What recognition does at such a moment is, to be sure, to hold destruction in check. But what it also means is that the self is not its own, that it is given over to the Other in advance of any further relation, but in such a way that the Other does not own it either. And the ethical content of its relationship to the Other is to be found in this fundamental and reciprocal state of being “given over.” In Hegel, it would only be partially true to say that the self comes to “include” the Other.
(Benjamin would distinguish here between “inclusion” and “incorporation” and, indeed, pose them as opposites.) For the self is always other to itself, and so not a “container” or unity that might “include”
Others within its scope. On the contrary, the self is always finding itself as the Other, becoming Other to itself, and this is another way of marking the opposite of “incorporation.” It does not take the Other in; it finds itself transported outside of itself in an irreversible relation of alterity. In a sense, the self “is” this relation to alterity.
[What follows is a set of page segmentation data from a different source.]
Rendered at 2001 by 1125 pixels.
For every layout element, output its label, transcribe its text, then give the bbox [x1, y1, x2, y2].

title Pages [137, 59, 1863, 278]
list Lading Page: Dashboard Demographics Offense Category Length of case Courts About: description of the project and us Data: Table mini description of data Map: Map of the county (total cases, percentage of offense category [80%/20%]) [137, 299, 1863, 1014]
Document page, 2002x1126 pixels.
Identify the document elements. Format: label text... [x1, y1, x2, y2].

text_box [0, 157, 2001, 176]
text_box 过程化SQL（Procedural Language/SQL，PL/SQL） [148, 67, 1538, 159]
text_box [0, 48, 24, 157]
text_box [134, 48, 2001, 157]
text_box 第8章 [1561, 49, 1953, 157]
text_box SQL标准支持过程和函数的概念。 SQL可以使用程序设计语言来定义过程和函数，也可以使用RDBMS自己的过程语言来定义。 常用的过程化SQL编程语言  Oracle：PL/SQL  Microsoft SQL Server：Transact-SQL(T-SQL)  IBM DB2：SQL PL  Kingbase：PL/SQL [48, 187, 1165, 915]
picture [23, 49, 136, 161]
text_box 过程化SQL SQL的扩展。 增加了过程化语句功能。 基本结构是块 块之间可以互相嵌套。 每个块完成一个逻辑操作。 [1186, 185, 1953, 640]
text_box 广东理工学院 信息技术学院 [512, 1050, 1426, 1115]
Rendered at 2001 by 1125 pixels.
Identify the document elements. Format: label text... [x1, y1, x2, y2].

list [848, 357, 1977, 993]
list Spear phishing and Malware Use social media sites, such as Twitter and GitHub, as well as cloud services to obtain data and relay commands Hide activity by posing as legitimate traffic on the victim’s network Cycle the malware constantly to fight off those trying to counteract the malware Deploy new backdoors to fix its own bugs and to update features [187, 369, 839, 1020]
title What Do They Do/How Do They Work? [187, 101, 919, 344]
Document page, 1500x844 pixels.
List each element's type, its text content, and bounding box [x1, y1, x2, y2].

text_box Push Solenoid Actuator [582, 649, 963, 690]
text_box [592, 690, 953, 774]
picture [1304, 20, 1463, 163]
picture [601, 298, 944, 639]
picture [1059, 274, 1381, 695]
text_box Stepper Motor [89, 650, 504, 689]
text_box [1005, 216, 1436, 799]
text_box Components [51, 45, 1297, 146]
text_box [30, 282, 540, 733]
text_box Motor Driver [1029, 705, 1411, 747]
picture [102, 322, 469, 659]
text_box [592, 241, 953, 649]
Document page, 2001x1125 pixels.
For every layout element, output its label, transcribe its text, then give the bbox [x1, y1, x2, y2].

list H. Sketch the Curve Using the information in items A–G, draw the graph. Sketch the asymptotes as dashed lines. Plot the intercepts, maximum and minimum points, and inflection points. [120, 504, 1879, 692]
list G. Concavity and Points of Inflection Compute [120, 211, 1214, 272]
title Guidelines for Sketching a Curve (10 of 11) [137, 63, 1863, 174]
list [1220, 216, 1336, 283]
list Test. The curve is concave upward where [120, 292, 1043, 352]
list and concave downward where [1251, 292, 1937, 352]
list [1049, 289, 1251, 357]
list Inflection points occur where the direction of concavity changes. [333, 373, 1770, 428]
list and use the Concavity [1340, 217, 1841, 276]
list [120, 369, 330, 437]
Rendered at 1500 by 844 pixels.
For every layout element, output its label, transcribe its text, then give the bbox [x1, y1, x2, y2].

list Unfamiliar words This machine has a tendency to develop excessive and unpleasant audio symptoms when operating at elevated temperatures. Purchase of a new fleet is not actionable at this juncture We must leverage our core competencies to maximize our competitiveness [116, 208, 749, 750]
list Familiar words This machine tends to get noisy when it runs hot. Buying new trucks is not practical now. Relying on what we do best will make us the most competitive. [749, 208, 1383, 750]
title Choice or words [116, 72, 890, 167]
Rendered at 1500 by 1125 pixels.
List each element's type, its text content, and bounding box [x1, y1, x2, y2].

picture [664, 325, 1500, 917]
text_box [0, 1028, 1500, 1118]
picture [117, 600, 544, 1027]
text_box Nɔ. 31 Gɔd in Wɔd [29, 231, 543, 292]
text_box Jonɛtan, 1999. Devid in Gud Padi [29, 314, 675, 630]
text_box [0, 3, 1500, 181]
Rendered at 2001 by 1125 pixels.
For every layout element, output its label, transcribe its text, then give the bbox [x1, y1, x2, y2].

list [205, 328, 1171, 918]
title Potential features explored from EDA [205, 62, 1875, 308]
Although Benjamin sometimes refers to “postmodern” conceptions of the self that presume its “split” and “decentered” character, we do not come to know what precisely is meant by these terms. It will not do to say that there is first a self and then it engages in splitting, since the self as I am outlining it here is beyond itself from the start, and defined by this ontological ek-stasis, this fundamental relation to the Other in which it finds itself ambiguously installed outside itself. This model is, I would suggest, one way of disputing any claim concerning the self-sufficiency of the subject or, indeed, the incorporative character of all identification. And in this sense, it is not so far from Benjamin’s position. This may not be “splitting” in the precise psychoanalytic sense, but it may be an ontological dividedness that the psychoanalytic notion of splitting relies upon and elaborates. If we assume that the self exists and then it splits, we assume that the ontological status of the self is self-sufficient before it undergoes its splitting (an Aristophanic myth, we might say, resurrected within the metapsychology of ego psychology). But this is not to understand the ontological primacy of relationality itself and its consequences for thinking the self in its necessary (and ethically consequential) disunity.